Procurado pela reportagem via assessoria de imprensa para comentar o projeto, o deputado Daniel Silveira não retornou.
Leia à íntegra da justificativa do projeto de lei 4012/2019
“São públicas e notórias as ocorrências delituosas que passaram a figurar no ambiente escolar, mais parecendo campos de batalha do que estabelecimentos de ensino. Sucedem-se as agressões aos professores, alunos e outros servidores das escolas, as ameaças veladas ou ostensivas, a destruição do patrimônio, o porte de armas brancas e de fogo e, até mesmo, os homicídios.

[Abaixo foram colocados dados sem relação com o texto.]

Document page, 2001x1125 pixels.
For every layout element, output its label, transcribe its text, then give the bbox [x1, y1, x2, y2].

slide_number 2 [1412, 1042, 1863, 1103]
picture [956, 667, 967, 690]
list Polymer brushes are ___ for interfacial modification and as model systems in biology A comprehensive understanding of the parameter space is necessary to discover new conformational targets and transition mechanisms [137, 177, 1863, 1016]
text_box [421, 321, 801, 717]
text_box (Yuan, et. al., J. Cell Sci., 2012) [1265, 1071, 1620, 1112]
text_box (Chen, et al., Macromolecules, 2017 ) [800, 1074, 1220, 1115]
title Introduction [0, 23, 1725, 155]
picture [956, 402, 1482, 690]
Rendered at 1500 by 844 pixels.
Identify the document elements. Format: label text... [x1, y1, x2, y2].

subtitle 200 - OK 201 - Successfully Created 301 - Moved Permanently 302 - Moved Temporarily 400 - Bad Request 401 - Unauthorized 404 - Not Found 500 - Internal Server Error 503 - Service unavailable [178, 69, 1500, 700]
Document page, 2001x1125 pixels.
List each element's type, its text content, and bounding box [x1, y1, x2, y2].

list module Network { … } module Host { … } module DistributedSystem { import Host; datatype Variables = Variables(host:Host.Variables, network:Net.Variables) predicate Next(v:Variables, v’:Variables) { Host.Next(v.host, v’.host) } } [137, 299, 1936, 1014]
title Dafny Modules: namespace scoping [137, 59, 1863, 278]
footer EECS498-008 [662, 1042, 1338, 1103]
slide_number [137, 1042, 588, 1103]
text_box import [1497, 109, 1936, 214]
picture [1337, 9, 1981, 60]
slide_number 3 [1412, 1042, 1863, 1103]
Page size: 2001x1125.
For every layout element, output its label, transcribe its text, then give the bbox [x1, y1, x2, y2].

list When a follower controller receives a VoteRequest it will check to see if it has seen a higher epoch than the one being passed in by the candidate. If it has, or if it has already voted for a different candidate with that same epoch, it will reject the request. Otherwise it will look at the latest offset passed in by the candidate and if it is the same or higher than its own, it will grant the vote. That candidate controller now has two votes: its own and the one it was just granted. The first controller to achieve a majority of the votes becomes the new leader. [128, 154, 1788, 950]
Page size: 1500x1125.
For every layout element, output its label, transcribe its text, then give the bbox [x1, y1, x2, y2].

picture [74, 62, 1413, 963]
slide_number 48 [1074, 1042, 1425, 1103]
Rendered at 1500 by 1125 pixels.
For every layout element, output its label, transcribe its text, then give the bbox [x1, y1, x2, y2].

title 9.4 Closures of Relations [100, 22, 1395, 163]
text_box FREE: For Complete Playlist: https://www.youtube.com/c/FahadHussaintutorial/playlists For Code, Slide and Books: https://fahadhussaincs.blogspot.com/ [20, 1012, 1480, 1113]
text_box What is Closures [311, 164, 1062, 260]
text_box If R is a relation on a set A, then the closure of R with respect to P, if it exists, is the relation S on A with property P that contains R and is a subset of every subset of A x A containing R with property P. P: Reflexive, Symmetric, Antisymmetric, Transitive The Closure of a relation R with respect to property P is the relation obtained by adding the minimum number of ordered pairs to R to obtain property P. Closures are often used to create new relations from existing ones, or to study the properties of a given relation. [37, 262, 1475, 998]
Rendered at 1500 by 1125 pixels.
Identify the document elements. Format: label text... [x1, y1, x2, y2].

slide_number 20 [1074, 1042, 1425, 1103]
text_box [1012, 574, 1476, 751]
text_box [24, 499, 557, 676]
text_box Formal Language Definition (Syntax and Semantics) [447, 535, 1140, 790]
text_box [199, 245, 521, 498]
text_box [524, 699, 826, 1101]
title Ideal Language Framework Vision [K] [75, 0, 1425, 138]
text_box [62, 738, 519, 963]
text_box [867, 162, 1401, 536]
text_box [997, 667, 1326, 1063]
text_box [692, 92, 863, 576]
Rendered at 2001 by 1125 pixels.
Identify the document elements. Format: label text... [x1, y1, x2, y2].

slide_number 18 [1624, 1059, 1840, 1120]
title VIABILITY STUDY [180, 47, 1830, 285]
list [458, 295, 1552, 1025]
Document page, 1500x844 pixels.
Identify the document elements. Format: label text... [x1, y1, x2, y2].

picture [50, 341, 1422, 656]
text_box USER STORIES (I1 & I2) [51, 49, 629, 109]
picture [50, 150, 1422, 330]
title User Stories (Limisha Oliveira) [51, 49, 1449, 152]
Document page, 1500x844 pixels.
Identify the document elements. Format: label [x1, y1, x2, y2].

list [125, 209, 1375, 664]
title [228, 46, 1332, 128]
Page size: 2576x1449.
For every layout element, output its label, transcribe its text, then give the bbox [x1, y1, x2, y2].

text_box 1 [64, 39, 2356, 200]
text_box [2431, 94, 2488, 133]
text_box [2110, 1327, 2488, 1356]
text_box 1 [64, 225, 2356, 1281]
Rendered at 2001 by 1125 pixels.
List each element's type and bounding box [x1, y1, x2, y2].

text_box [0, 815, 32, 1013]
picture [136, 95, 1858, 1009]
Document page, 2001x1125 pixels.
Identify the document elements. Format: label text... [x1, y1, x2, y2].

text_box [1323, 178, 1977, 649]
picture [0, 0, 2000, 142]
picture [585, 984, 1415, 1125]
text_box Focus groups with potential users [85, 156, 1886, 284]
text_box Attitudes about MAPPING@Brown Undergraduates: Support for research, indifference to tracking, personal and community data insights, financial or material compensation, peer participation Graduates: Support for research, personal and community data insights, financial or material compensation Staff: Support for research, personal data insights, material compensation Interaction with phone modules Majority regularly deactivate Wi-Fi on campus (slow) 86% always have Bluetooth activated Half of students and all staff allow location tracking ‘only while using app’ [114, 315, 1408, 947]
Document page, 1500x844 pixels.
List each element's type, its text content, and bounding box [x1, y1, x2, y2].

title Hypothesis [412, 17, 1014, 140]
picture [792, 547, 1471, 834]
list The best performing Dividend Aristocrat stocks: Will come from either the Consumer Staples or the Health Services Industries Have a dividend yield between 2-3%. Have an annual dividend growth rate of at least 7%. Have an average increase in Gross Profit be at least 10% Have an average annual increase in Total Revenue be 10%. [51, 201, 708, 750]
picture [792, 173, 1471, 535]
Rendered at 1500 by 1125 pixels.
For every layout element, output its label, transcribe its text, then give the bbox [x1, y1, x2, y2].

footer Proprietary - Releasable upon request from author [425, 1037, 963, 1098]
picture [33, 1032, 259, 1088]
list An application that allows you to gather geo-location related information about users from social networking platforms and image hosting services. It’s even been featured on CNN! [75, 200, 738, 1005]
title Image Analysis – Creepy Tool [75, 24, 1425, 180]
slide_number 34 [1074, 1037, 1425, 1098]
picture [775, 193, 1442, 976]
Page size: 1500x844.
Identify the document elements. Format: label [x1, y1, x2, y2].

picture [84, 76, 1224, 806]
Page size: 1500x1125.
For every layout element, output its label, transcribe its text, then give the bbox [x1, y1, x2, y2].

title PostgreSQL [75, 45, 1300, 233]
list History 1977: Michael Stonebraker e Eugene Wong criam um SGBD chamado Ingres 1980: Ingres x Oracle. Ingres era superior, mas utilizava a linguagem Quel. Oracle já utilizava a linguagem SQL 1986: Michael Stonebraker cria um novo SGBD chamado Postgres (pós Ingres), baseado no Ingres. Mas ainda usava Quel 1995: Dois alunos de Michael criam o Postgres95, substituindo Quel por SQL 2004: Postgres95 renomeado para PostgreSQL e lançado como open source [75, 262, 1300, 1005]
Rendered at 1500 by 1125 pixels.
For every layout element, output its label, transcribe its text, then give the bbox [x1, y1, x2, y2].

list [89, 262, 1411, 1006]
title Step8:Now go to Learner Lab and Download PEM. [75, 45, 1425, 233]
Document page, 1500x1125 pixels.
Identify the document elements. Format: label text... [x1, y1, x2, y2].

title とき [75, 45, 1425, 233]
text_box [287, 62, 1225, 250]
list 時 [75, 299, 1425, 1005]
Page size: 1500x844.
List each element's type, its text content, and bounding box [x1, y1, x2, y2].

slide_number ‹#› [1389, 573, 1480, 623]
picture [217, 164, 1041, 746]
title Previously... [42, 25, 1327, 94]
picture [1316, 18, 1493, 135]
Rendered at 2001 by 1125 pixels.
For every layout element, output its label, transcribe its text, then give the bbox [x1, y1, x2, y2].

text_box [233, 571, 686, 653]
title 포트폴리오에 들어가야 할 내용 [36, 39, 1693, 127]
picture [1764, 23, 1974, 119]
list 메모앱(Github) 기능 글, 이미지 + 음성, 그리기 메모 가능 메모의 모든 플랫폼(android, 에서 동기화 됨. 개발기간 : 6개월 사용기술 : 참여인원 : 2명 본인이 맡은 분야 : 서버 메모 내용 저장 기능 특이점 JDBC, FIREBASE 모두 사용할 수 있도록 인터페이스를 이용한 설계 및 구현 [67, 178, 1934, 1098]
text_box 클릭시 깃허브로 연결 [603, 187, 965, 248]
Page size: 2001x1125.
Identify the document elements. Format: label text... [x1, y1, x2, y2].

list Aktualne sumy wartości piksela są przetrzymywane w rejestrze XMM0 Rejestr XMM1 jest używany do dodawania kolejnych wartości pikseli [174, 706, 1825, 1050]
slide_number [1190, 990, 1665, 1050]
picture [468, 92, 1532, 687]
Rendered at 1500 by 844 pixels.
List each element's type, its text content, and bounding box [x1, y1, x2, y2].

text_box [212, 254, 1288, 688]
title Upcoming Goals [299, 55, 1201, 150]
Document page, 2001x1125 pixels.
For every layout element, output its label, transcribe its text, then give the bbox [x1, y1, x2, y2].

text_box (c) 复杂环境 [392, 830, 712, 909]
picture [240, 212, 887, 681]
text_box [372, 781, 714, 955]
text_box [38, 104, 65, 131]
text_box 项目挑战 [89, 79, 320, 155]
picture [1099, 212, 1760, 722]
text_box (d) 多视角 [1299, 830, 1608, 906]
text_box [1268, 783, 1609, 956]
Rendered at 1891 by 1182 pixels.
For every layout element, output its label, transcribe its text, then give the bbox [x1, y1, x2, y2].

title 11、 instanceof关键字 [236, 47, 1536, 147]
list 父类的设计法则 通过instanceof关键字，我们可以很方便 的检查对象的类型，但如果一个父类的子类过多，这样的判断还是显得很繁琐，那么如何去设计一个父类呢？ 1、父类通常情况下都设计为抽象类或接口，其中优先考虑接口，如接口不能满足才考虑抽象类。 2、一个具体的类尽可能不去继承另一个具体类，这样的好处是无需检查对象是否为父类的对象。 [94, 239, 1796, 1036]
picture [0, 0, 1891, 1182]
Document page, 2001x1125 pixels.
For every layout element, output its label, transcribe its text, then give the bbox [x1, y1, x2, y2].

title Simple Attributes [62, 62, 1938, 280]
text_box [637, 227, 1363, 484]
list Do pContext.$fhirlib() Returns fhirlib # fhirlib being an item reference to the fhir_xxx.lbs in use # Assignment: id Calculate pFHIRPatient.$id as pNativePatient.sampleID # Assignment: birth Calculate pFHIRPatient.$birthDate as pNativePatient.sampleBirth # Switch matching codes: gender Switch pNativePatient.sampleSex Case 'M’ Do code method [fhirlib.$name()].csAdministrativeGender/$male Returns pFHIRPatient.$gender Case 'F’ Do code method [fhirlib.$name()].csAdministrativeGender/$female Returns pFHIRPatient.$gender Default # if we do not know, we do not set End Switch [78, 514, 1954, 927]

Uma pesquisa global da Organização para a Cooperação e Desenvolvimento Econômico (OCDE) com mais de 100 mil professores e diretores de escola do segundo ciclo do ensino fundamental e do ensino médio (alunos de 11 a 16 anos) põe Brasil no topo de um ranking de violência em escolas. O levantamento é o mais importante do tipo e considera dados de 2013. Uma nova rodada está em elaboração e os resultados devem ser divulgados apenas em 2019.
Segundo dados da OLERJ - Observatório Legislativo da Intervenção Federal no Estado do Rio de Janeiro - o Brasil tem o maior índice de agressões contra professores sendo que entre 2014 e 2017, houve 624 denúncias de ameaças a professores dentro de estabelecimentos de ensino no Estado do Rio de Janeiro. Os números são do Instituto de Segurança Pública, ISP, e só comprovam o que professores vêm apontando há muito tempo – a violência invadiu a escola.
Em 2017, a Organização para a Cooperação e Desenvolvimento Econômico, OCDE, divulgou dados de uma pesquisa global com mais de 100 mil professores e diretores de escolas do segundo ciclo do ensino fundamental e do ensino médio. Seus números revelavam que o Brasil é o país com maior índice de violência nas escolas.”